8. The human body is presented variously throughout the novel as an engineering marvel, a beauty to behold, the source of desire, a great danger, and extremely vulnerable. What does each character reveal in their relationship to their own body?

9. Maw Maw’s many frightening stories --- The Loup Garou, les feux follets, etc. --- are intended to help Mercy. Is fear an effective teacher of children? Can it do harm? What role does it play in controlling adult behavior?

10. When and how should life’s difficulties be presented to or hidden from children?

11. Examine the central character of Illa. What does she bring to the novel?

12. The narrator alternates chapter by chapter from Mercy’s first-person point of view to a third-person telling of Illa. What are the various effects of such shifts?

13. What does Travis Salter bring to Mercy and the novel?

14. Consider the many allusions in the novel, particularly the poem by Longfellow. What ideas do they introduce? What’s valuable about literature for Mercy and Travis?

15. Charmaine’s letters play a central role in the novel. What are their many effects?

16. When Mercy meets Travis’ mother and watches them interact, she thinks: “How good it must feel to be known.” What might this mean?

17. Shame is a profound force in Port Sabine and throughout the novel. Is there a proper or necessary place for shaming in society? What are its dangers?

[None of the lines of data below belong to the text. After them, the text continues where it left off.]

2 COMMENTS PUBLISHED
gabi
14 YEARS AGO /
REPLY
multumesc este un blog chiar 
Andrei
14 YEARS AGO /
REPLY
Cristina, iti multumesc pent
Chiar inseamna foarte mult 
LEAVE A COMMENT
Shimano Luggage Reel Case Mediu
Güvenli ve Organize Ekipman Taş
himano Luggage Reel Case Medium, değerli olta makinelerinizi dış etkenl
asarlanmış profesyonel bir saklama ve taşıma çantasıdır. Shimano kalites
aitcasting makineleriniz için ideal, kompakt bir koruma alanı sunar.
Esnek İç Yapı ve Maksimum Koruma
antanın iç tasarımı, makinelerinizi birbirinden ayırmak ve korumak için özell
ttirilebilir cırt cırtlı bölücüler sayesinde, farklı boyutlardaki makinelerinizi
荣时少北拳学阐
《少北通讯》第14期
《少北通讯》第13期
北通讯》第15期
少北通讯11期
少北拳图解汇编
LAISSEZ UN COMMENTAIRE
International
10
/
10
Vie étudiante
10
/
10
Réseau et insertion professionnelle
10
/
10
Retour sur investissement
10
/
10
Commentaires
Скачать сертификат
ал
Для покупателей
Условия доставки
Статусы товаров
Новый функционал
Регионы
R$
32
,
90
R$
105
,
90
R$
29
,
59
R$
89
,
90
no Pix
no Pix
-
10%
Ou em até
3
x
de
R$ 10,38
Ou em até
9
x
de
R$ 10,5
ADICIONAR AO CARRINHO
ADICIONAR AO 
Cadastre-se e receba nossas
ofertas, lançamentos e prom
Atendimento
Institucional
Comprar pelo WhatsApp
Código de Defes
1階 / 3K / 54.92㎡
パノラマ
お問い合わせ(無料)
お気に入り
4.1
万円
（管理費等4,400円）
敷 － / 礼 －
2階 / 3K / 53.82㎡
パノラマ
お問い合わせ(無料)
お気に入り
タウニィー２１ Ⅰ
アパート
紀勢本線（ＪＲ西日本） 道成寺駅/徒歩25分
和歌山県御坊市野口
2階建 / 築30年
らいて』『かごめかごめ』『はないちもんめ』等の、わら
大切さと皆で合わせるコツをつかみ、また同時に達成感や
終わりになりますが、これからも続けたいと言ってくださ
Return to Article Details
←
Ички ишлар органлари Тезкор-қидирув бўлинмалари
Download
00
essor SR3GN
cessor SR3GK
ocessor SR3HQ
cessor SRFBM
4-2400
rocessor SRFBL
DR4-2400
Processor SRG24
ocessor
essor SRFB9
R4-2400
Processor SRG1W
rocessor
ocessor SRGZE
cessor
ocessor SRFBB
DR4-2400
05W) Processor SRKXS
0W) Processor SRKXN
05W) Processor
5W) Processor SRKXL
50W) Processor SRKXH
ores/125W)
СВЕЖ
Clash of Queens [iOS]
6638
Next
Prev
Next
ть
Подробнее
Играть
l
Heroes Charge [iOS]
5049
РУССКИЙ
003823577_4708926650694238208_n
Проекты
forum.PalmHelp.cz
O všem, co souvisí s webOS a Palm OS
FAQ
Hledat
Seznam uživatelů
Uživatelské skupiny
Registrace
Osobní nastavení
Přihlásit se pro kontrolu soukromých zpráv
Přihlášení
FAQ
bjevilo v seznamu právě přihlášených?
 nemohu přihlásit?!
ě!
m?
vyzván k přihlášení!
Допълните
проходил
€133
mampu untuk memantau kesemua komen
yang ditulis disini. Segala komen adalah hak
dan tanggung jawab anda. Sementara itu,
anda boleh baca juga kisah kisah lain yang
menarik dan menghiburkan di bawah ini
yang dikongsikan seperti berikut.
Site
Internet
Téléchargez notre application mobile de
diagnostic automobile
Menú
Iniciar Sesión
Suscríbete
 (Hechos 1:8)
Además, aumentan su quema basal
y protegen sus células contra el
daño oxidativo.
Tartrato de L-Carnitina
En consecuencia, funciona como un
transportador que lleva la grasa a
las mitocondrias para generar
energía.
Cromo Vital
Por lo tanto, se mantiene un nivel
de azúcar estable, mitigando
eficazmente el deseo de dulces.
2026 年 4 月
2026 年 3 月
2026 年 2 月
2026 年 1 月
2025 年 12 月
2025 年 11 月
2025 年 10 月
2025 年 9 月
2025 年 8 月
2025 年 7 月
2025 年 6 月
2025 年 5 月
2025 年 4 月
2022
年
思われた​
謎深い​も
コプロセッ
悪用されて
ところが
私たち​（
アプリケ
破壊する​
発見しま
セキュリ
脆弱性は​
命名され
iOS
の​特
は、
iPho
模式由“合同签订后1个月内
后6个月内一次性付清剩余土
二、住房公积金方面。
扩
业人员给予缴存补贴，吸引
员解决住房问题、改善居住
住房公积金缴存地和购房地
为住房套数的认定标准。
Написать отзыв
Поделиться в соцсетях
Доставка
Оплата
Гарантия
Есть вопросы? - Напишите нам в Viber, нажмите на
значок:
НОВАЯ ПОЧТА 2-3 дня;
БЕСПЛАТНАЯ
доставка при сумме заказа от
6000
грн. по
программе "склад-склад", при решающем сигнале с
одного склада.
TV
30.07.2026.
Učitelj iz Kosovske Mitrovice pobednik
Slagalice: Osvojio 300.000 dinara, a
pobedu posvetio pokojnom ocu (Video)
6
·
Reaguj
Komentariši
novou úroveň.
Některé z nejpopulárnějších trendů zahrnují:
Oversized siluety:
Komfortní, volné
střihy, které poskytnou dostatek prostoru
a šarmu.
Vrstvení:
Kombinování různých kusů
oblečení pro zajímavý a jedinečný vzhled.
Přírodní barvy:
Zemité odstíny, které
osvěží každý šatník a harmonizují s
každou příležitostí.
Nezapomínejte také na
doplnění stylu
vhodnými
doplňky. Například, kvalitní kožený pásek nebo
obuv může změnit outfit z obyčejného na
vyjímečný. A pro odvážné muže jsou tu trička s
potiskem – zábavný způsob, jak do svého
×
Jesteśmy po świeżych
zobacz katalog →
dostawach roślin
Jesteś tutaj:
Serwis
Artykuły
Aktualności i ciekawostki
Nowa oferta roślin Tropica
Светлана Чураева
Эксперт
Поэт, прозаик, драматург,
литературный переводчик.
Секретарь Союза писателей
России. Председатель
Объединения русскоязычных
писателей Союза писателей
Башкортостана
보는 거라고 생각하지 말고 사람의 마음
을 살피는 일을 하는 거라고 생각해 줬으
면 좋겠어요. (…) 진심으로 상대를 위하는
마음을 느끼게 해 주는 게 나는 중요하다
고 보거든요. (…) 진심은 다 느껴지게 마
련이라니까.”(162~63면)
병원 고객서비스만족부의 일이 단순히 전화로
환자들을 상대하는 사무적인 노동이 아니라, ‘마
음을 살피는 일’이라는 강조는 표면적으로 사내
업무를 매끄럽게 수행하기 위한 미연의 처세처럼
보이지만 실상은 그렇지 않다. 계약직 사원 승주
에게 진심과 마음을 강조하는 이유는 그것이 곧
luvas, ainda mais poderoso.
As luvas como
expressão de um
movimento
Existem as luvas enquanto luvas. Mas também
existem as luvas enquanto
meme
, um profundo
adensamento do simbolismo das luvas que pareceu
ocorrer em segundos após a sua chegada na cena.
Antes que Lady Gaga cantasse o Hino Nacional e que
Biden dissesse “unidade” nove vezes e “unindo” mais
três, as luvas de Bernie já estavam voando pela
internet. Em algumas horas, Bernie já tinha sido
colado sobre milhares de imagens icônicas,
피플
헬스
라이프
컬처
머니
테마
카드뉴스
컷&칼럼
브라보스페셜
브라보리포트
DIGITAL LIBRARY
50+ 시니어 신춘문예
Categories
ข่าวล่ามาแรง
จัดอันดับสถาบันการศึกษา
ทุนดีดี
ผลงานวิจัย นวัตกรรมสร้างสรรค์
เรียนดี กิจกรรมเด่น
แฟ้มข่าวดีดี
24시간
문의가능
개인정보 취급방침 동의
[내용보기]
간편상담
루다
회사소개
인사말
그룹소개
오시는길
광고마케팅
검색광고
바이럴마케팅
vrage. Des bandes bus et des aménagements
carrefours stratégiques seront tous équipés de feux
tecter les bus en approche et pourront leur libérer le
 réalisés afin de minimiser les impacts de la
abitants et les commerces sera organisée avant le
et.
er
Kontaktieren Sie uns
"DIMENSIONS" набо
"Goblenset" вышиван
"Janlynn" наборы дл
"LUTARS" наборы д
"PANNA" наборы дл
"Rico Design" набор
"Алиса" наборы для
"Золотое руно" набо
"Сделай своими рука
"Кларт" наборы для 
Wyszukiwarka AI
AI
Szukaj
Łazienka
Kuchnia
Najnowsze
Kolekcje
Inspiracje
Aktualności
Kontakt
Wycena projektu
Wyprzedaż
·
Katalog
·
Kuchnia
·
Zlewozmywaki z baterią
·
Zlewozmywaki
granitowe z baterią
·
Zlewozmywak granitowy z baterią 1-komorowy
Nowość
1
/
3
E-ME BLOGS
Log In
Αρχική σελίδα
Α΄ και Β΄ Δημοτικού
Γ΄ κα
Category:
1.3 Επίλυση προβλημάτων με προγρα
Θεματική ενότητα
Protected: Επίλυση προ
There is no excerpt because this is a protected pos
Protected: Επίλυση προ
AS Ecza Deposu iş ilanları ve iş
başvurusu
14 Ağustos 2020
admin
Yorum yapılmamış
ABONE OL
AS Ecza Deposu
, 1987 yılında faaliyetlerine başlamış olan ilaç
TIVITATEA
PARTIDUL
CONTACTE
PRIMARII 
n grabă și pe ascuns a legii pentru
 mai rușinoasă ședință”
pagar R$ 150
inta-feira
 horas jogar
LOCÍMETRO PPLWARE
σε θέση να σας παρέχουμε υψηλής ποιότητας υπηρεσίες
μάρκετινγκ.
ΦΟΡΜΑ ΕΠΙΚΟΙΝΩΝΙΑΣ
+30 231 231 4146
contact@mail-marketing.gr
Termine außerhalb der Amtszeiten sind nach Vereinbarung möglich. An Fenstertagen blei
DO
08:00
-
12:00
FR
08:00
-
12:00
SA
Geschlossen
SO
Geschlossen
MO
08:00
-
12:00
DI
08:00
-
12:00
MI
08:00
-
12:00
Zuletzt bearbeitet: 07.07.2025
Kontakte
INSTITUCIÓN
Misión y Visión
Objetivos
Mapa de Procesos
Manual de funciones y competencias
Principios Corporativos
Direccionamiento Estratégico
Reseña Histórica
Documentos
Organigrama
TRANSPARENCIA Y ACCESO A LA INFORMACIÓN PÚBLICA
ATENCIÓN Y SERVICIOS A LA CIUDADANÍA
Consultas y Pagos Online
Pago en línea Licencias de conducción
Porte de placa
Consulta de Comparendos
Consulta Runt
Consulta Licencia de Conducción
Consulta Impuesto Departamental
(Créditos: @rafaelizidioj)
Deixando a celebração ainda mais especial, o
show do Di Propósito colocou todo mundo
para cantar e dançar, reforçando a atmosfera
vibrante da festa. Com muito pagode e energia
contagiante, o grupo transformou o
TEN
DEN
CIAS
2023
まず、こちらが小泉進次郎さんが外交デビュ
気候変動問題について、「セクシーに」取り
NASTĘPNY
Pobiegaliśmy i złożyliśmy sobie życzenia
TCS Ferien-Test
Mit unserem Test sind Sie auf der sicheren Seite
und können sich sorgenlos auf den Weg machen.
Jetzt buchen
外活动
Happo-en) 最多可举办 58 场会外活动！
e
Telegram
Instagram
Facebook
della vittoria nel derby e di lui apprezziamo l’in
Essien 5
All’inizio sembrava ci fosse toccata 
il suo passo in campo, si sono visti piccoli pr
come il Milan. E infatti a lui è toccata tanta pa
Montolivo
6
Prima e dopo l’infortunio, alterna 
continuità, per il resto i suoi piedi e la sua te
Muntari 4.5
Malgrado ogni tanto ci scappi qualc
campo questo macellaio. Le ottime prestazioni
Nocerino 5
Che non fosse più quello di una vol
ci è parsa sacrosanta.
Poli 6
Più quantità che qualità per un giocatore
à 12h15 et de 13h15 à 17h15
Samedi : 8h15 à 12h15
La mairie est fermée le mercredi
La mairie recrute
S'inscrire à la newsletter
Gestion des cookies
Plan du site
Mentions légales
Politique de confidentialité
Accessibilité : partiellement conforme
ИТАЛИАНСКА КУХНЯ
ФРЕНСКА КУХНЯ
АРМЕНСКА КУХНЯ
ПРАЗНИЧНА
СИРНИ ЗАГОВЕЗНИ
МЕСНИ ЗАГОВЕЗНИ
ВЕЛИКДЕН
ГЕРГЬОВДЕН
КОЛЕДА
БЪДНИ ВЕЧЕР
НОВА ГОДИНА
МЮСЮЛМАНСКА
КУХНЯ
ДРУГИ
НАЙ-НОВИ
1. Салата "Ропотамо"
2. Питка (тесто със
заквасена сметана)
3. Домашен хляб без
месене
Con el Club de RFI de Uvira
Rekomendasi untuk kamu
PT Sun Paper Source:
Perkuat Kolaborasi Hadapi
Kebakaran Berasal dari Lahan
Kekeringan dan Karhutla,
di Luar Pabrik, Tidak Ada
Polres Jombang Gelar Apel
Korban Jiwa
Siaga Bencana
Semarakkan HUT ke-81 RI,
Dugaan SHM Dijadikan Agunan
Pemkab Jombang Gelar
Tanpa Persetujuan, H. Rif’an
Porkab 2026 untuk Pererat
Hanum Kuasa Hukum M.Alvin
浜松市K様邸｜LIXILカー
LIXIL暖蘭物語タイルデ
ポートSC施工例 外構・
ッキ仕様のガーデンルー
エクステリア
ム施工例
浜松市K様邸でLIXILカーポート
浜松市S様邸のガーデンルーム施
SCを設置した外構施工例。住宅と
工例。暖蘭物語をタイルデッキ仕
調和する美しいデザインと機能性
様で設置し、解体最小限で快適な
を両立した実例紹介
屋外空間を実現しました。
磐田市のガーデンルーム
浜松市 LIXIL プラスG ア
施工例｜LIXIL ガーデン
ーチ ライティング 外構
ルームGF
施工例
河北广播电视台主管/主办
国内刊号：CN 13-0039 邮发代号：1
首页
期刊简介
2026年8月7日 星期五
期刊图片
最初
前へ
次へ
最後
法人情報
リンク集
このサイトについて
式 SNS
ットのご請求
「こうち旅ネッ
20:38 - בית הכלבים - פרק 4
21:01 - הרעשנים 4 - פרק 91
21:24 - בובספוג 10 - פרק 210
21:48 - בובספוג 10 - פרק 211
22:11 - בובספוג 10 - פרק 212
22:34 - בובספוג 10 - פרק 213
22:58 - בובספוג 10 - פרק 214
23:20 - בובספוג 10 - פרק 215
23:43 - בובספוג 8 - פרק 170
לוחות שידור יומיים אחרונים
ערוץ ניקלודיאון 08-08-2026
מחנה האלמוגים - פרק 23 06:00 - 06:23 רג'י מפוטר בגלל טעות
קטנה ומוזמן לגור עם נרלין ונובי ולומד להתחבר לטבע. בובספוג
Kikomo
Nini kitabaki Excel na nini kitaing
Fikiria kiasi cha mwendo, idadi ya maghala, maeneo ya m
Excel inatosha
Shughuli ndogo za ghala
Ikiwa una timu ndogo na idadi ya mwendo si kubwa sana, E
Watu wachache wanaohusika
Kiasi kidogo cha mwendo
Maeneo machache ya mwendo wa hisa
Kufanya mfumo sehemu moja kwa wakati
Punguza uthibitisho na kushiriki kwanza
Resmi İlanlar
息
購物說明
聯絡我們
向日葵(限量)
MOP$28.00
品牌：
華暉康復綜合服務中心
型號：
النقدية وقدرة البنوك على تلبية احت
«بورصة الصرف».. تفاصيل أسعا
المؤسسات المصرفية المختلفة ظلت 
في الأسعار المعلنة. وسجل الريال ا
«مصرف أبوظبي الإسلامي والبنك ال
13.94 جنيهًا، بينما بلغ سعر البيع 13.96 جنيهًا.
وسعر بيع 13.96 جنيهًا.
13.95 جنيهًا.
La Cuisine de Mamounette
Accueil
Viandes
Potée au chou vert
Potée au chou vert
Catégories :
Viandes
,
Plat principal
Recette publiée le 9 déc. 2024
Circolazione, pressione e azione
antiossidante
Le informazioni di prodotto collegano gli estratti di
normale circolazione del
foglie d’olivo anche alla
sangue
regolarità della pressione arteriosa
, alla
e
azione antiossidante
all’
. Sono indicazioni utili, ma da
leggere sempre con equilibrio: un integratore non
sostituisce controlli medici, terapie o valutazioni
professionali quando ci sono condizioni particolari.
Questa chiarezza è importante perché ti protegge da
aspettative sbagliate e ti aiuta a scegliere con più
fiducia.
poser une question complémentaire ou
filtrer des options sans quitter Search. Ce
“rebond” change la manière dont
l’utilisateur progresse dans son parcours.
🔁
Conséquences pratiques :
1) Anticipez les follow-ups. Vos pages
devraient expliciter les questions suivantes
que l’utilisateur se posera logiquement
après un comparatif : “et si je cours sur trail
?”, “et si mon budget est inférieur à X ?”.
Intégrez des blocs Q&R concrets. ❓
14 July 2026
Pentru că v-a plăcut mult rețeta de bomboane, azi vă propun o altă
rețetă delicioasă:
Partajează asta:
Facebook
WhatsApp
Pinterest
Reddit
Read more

18. Despite her awareness that love “all seems so painful,” after a first kiss Illa vows not to reach the end with “an unmarked heart.” Why must love involve so much pain?

19. Illa reaches the profound realization that “in the end, all that really mattered was whether or not you had a person who loved you when you were young.” What various and powerful results come from such experience or its lack?

20. With all Mercy’s talent and experience with basketball, it turns out to be swimming that helps her heal. Examine this. What’s different about the two activities? What might such a simple, meditative physical activity supply that medication or therapy don’t?